# It's a keeper



## rick dale (Feb 26, 2014)

*keeper*

Wow!! Stunning! Yes , definitely a keeper.

Bump: Wow!! Stunning! Yes , definitely a keeper.


----------



## Booswalia (Nov 29, 2003)

Thanks, Rick.


----------



## Raymond S. (Dec 29, 2012)

That is the kind of picture you take to Walmart photo center and get it put on a 16"x20" paper and frame it and put it over your tank on the wall.


----------



## bmo (Jun 11, 2014)

oooo, very nice photo!


----------



## zeek21 (Mar 13, 2009)

Really nice shot


----------



## photoman (Mar 28, 2010)

Never admit it was an accident!!


----------



## GMYukonon24s (May 3, 2009)

That's a beautiful fish and picture.


----------



## Booswalia (Nov 29, 2003)

Thanks so much. While I do admit it was a lucky shot I also have to admit that photography is my other hobby that I take quite seriously.


----------



## Mojo31 (Dec 6, 2011)

Great image!


----------



## navarro1950 (Jul 25, 2014)

Is that the true name of those Gouramis and how many can be kept together ? Also can they be kept with Discus ? Really great picture .


----------



## treyLcham (Sep 9, 2014)

photoman said:


> Never admit it was an accident!!



Haha exactly what I was thinking lol!

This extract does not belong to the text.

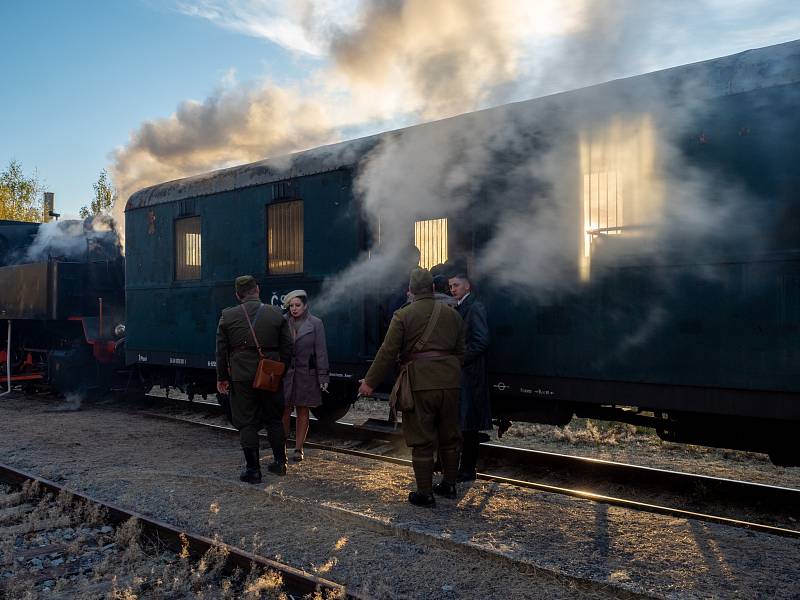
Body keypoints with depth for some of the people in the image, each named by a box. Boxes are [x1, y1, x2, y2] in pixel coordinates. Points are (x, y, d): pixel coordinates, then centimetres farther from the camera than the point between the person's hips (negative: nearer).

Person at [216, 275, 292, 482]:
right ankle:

Great shot man! And really pretty fish! 


Sent from my iPhone using Tapatalk


----------



## mwei (Mar 31, 2013)

woo, nice shot! I like the DOF you got going there! What's your setup (camera and lens) and did you edit the photo?


----------



## Booswalia (Nov 29, 2003)

Thanks. I used a Canon 7D, handheld, with a 100mm macro lens, 1/45 at F 4.0, ISO 400. RAW format, so yes I did have to process it. The usual, crop, contrast, unsharp mask, etc. Nothing out of the ordinary.


----------



## ikuzo (Jul 11, 2006)

i cant believe this species can be this beautiful


----------



## typically (Dec 29, 2006)

very nice shot, the color is gorgeous.


----------